Non-lethal depredation control:

  • Predator-deterrent fencing:

    • Especially at the most vulnerable times: birthing, Spring, early Summer, dusk, dawn.
    • Especially in the most likely places: near cover, near den, etc.
    • Mobile, as part of a rotational-grazing program.
  • Carcass disposal:
    • Buried on-site.
    • Protected by predator-deterrent fence on-site.
    • Contracted off-site.
  • Electronic alarms:

    • Radio-collared predators (location).
    • Radio-collared livestock (heart rate, motion).
    • Radio-collared livestock-guardian animals.
    • Motion detectors.
    • Video monitoring.
  • Physical interaction with predators.
    • Range riders driving rotational grazing.
    • Livestock-guardian animals herding and moving with livestock.
    • Human response to electronic alarms.
    • Human response to livestock-guardian animals.
    • Motion-sensitive lighting.
    • Deterrent lighting.
  • Animal husbandry.
    • Regular, personal supervision.
    • Monitoring for health.
    • Protecting and treating weakened individuals.

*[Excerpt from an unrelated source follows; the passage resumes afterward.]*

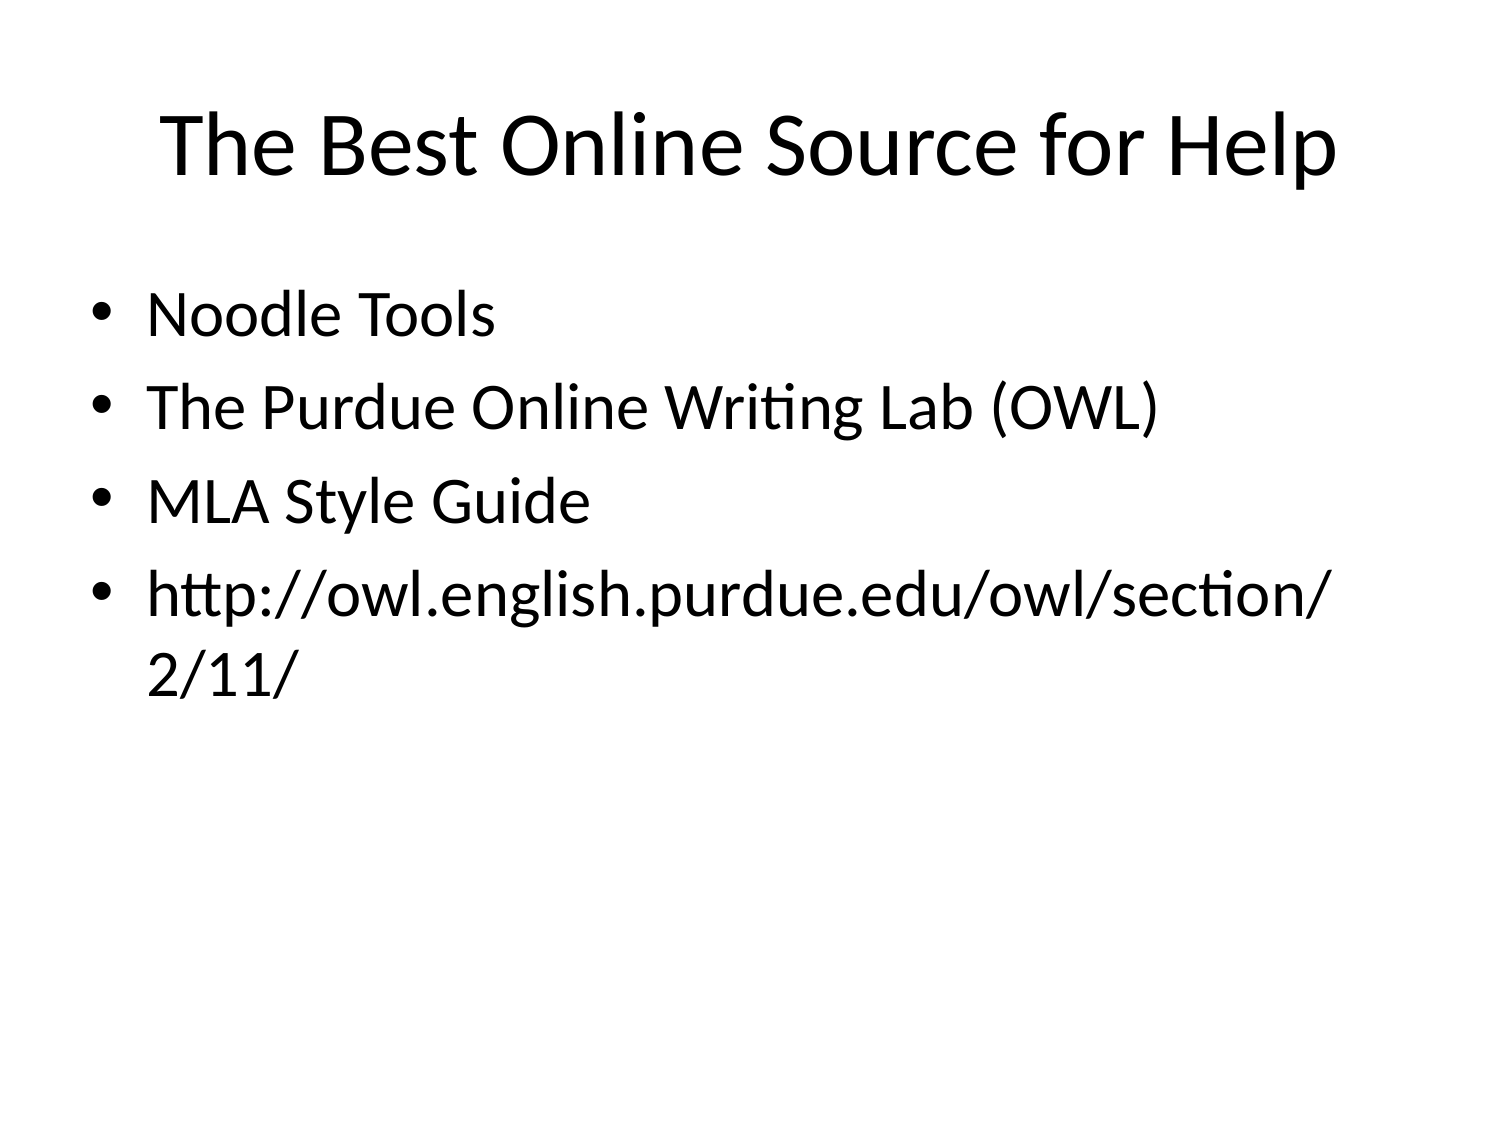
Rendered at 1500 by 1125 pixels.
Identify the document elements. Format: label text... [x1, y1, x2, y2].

This is just the quick list that came to my mind as I thought about it today. I'd expect this EA to be more exhaustive and integrative than this, but I see that it isn't. That's a problem.

It seems to me that in drafting this EA, Wildlife Services has oversimplified the situation in order to make the predetermined conclusion seem more obvious. It has ignored the IPM approach, and attempted instead to make the situation look like an "either-or" choice between one narrow-minded approach or another (e.g. either all status quo, all advice and no action, all private, or all non-lethal).

Non-lethal cost/benefit ratio and subsidy options neglected

In addition to neglecting the analysis of cost/benefit ratios among the alternatives (essentially leaving that analysis to the private sector), the draft EA doesn't sufficiently explore the following non-lethal options:

  • Requiring non-lethal precautions before subsidizing lethal control.

  • Subsidizing non-lethal precautions.

The arguments of the draft EA against the subsidy of non-lethal options are not convincing. Agreed, most livestock producers do take various non-lethal precautions at one level or another. Agreed, they don't all take the same level of precautions. But that doesn't mean that fair government subsidies for non-lethal precautions would favor some producers more than others, or that fair subsidies would interfere with existing programs.

Agreed, for livestock producers who have taken appropriate non-lethal precautions, it's in the public interest to provide compensation for the loss of livestock and the expense of lethal control. But that doesn't mean that the only funding option for non-lethal control would be the end of funding for lethal control, or that such a radical shift in funding would be in the public interest. The common-sense option, here, is to integrate government funding in the most effective way along the lines of IPM.

It's not acceptable for this draft EA to set up such a "straw man" argument for a funding shift, and then attempt to dismiss it with an irresponsible statement like "this proposal will not be considered in detail because of the problems associated with unequal access to federal fiscal assistance."

Conclusion

The draft EA needs to be more open-minded in regard to the alternatives. Agreed, that's not simple to do; but given the public interest in wildlife and environmentally-oriented agriculture, and the considerable budget of Wildlife Services operations in Idaho and nationwide, it would be appropriate.